Hello Fly Community :wave: I use fly.io to deploy a NodeJS app. The app uses 2 performance-2x machines. I find it that the fly deploy command is not working as it should most of the time. When invoking the command only one machine seems to get updated while the execution gets stuck in the terminal on the first machine. Below are 2 images to better explain the problem.

  1. The execution of the fly deploy command gets halted and stuck in the terminal.
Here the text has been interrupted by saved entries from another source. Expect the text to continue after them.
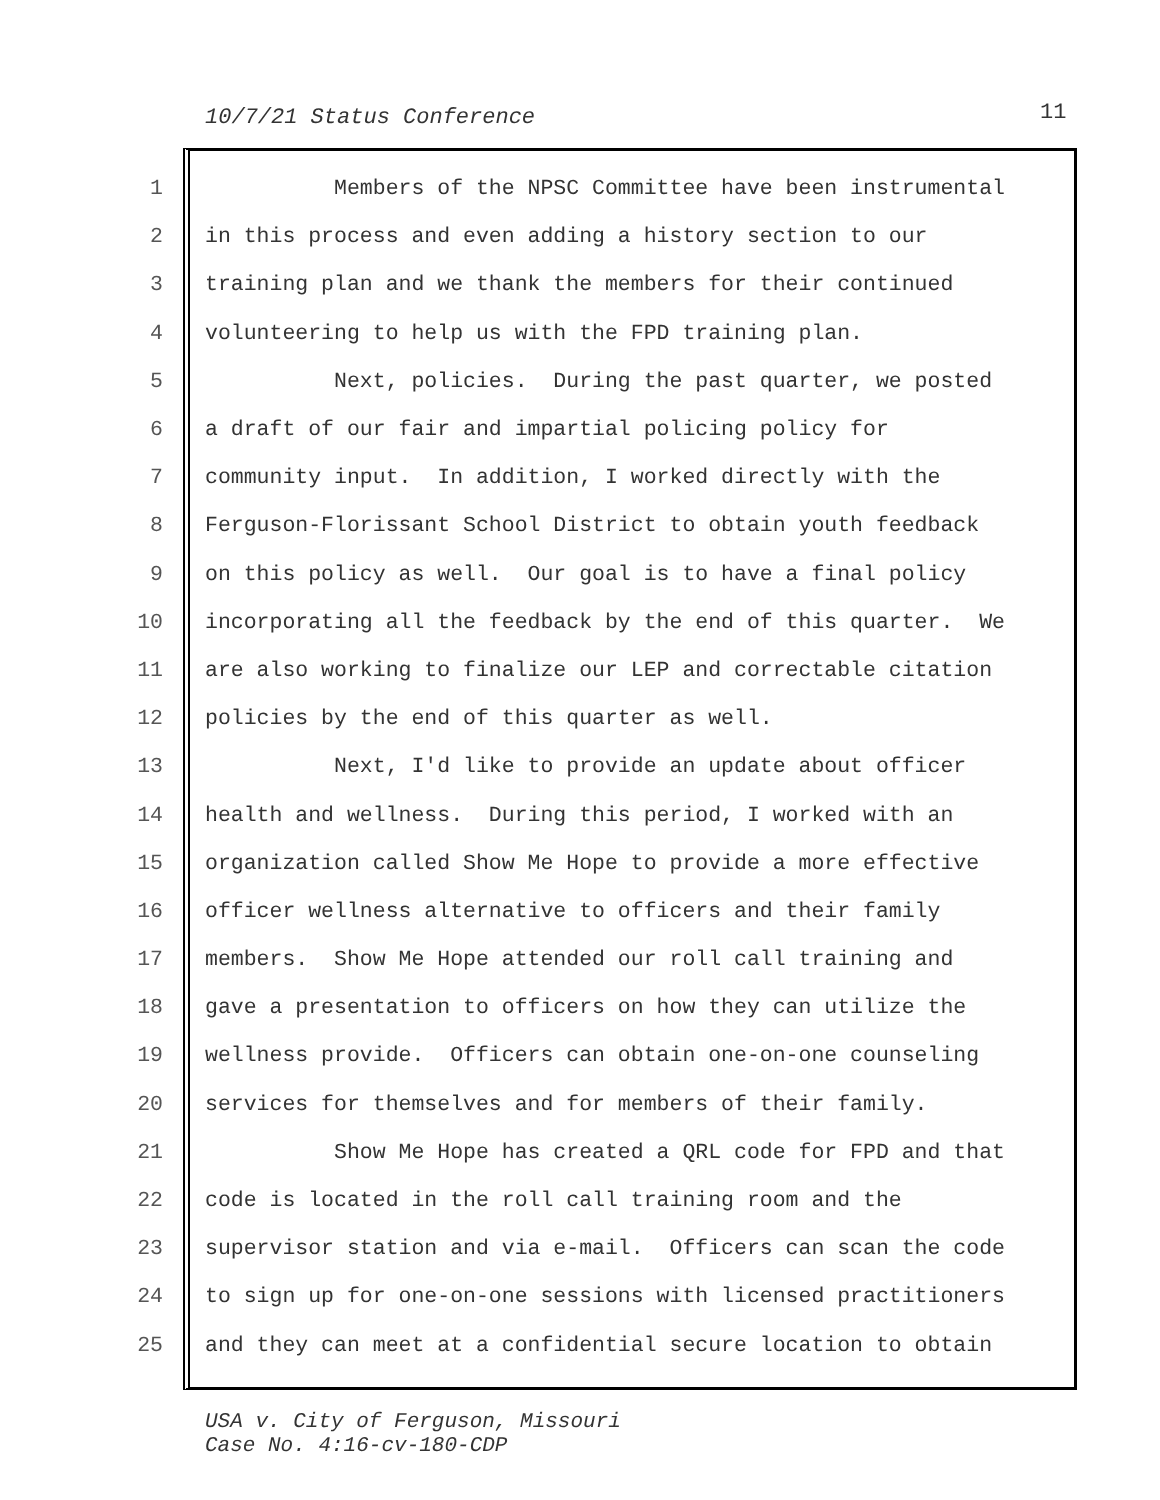10/7/21 Status Conference 11
1 Members of the NPSC Committee have been instrumental
2 in this process and even adding a history section to our
3 training plan and we thank the members for their continued
4 volunteering to help us with the FPD training plan.
5 Next, policies. During the past quarter, we posted
6 a draft of our fair and impartial policing policy for
7 community input. In addition, I worked directly with the
8 Ferguson-Florissant School District to obtain youth feedback
9 on this policy as well. Our goal is to have a final policy
10 incorporating all the feedback by the end of this quarter. We
11 are also working to finalize our LEP and correctable citation
12 policies by the end of this quarter as well.
13 Next, I'd like to provide an update about officer
14 health and wellness. During this period, I worked with an
15 organization called Show Me Hope to provide a more effective
16 officer wellness alternative to officers and their family
17 members. Show Me Hope attended our roll call training and
18 gave a presentation to officers on how they can utilize the
19 wellness provide. Officers can obtain one-on-one counseling
20 services for themselves and for members of their family.
21 Show Me Hope has created a QRL code for FPD and that
22 code is located in the roll call training room and the
23 supervisor station and via e-mail. Officers can scan the code
24 to sign up for one-on-one sessions with licensed practitioners
25 and they can meet at a confidential secure location to obtain
USA v. City of Ferguson, Missouri
Case No. 4:16-cv-180-CDP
Never getting to the second machine.

  2. The Fly Dashboard is successful at showing that the first machine was re-deployed, but nothing is happening to the second machine and it seems that the re-deploy status did not reach you guys because the terminal is stuck.

Would love to get some feedback on this :grin: sometimes the deploys work as expected, but most of the times they get stuck in this state…

I see a similar problem; it hangs waiting for an instance to become healthy and eventually the process times out:

Run flyctl deploy --config fly.prod.toml --image registry.fly.io/prereview:752001716461960d10a933f3deb2d1cc14f15eff
==> Verifying app config
--> Verified app config
Validating fly.prod.toml
Platform: machines
✓ Configuration is valid
==> Building image
Searching for image 'registry.fly.io/prereview:752001716461960d10a933f3deb2d1cc14f15eff' locally...
Searching for image 'registry.fly.io/prereview:752001716461960d10a933f3deb2d1cc14f15eff' remotely...
image found: img_8y6w4zlzdl0p7rn3

Watch your deployment at https://fly.io/apps/prereview/monitoring

Updating existing machines in 'prereview' with rolling strategy
  [1/4] Updating 148e426cd51589 [app]
  [1/4] Waiting for 148e426cd51589 [app] to have state: started
  Machine 148e426cd51589 [app] has state: started
  [1/4] Checking that 148e426cd51589 [app] is up and running
  [1/4] Waiting for 148e426cd51589 [app] to become healthy: 1/1
  [1/4] Machine 148e426cd51589 [app] update finished: success

  [2/4] Updating 3d8d3d3b309689 [app]
  [2/4] Waiting for 3d8d3d3b309689 [app] to have state: started
  Machine 3d8d3d3b309689 [app] has state: started
  [2/4] Checking that 3d8d3d3b309689 [app] is up and running
  [2/4] Waiting for 3d8d3d3b309689 [app] to become healthy: 0/1
Error: The operation was canceled.

However, I can see in the dashboard that it became healthy, leaving multiple versions running (in this case, the first two instances updated successfully, but the remaining two hadn’t).

A redeploy/new deploy then works fine.

In my case I usually first restart both machines and then do the re-deploy again. However again only 1 machine (usually the one which was not deployed on the first try) gets deployed, leaving the other stuck again. This makes it so that the machines are actually not on the same deploy version :sweat_smile:

This topic was automatically closed 7 days after the last reply. New replies are no longer allowed.